“Ambil selembar kertas dari sebuah buku tulis, lipat kedua sisi kiri dan kanannya agar bertemu di titik tengah dan membentuk segitiga, lipat ujung segitiganya, kemudian bagi dua, tekuk bagian sampinya sehingga menjadi sayap, dan pesawat siap untuk diterbangkan.“
Begitulah caraku mengajarimu bagaimana membuat sebuah pesawat kertas sederhana yang bisa terbang dengan tenang beberapa detik di udara, walau ujung ujungnya ia jatuh juga dan berakhir di tanah. Beberapa kali hari itu kamu gagal dan terlihat penasaran untuk terus membuat pesawat kertas yang bisa terbang dengan tenang.
Iya, pesawatmu yang awal awal kau buat memang tidak bisa terbang, karena pesawat itu langsung jatuh dan menukik tajam, hingga akhirnya ada segurat senyum yang tergaris di wajahmu ketika pesawat yang kau buat akhirnya bisa terbang dengan baik hampir mirip dengan pesawat yang kubuat –ingat, hanya hampir- toh aku masih percaya pesawat buatanku pasti  terbang lebih baik dari punyamu.
Kala itu umur kita baru 9 tahun, tinggal bersebelahan, namun tak saling mengenal, bahkan kau tak pernah tahu keberadaan ku hingga kau melihat seplastik pesawat kertas yang di buang ibuku ketika kamarku mulai penuh dengan lipatan kertas yang menjadi satu satunya karyaku dalam seni origami.
“Siapa yang buat ini bu .. ? “ begitu tanyamu kepada ibuku kala itu. Aku sering melihatmu yang suka melempar senyum pada ibuku dari jendela kamarku yang berada di lantai dua, namun di hari itulah pertama kalinya kau tak melempar senyum, yang kau lemparkan justru satu kalimat tanya.
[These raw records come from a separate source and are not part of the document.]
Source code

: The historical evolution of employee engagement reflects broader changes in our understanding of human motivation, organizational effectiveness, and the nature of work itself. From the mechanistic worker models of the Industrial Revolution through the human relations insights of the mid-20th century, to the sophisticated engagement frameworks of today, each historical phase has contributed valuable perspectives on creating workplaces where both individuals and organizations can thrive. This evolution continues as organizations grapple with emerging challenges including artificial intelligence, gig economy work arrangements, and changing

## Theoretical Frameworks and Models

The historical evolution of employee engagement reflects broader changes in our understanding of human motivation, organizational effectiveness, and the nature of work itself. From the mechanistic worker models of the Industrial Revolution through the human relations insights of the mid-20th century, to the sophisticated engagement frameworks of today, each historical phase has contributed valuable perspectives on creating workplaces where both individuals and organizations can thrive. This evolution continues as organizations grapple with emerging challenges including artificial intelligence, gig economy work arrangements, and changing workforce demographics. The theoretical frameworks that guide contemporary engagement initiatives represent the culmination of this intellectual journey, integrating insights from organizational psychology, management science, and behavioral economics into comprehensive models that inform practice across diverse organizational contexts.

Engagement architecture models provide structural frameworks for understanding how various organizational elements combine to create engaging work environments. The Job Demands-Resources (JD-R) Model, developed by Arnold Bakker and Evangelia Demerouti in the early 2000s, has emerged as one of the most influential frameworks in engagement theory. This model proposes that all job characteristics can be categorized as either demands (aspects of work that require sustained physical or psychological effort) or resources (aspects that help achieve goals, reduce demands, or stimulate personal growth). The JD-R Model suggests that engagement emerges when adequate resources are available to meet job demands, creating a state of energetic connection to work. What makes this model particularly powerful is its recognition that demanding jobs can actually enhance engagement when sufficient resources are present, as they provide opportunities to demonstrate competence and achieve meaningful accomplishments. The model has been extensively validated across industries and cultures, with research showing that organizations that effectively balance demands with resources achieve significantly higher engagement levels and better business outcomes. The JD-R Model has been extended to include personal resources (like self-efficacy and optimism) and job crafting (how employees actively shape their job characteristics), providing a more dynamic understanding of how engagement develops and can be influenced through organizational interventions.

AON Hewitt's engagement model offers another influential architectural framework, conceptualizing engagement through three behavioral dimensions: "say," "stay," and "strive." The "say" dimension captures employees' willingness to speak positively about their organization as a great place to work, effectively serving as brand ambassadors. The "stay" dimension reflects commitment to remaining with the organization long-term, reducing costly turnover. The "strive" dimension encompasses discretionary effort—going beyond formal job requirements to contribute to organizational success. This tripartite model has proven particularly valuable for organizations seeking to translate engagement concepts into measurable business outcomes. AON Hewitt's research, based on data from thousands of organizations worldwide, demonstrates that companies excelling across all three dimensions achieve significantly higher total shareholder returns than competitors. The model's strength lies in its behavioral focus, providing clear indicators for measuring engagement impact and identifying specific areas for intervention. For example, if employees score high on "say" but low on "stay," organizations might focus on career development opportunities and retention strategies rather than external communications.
“Luna.. “ jawab ibuku yang langsung kau jawab dengan berlari ke depan pintu rumahku dan meneriakkan namaku
“Lunaaaa.. Luna ,,, main yuk .. “ yang langsung di jawab ibuku dengan menyuruhmu masuk ke dalam dan langsung naik ke kamarku yang berada di lantai dua rumahku. Hari itu kamu pertama kali melihatku dan tak ada ke canggungan di situ, tak ada ekpresi terkejut dengan bola mata yang hampir keluar yang biasanya aku dapatkan ketika pertama kali aku bertemu dengan orang baru.
“Ajarin dong.. “ pintamu kala itu sambil menunjuk nunjuk pesawat kertas yang kugantung di kamarku, sebuah pesawat kertas special yang takkan pernah berakhir di tong sampah seperti yang lainnya.
Kamu menjadi satu satunya teman yang kupunya sejak kecil selain pesawat pesawat kertas yang kubuat, yang selalu berserakan di kamarku. Ibuku lebih memilih menyekolahkanku dengan metode home schooling yang membuatku bosan, hingga kadang aku berharap jika ibu di tugaskan keluar kota 3 tahun lamanya, –tanpa kembali- sehingga aku bisa sekolah biasa seperti anak anak yang lainnya.